## Instruction:
Write out the listing below line for line, keeping every word and letter unchanged.
[START Exercise data]
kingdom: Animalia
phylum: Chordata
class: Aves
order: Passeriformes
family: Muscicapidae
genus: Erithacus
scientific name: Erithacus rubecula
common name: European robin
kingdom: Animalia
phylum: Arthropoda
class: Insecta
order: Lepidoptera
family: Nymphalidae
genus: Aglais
[END Exercise data]
## Task response:
kingdom: Animalia
phylum: Chordata
class: Aves
order: Passeriformes
family: Muscicapidae
genus: Erithacus
scientific name: Erithacus rubecula
common name: European robin
kingdom: Animalia
phylum: Arthropoda
class: Insecta
order: Lepidoptera
family: Nymphalidae
genus: Aglais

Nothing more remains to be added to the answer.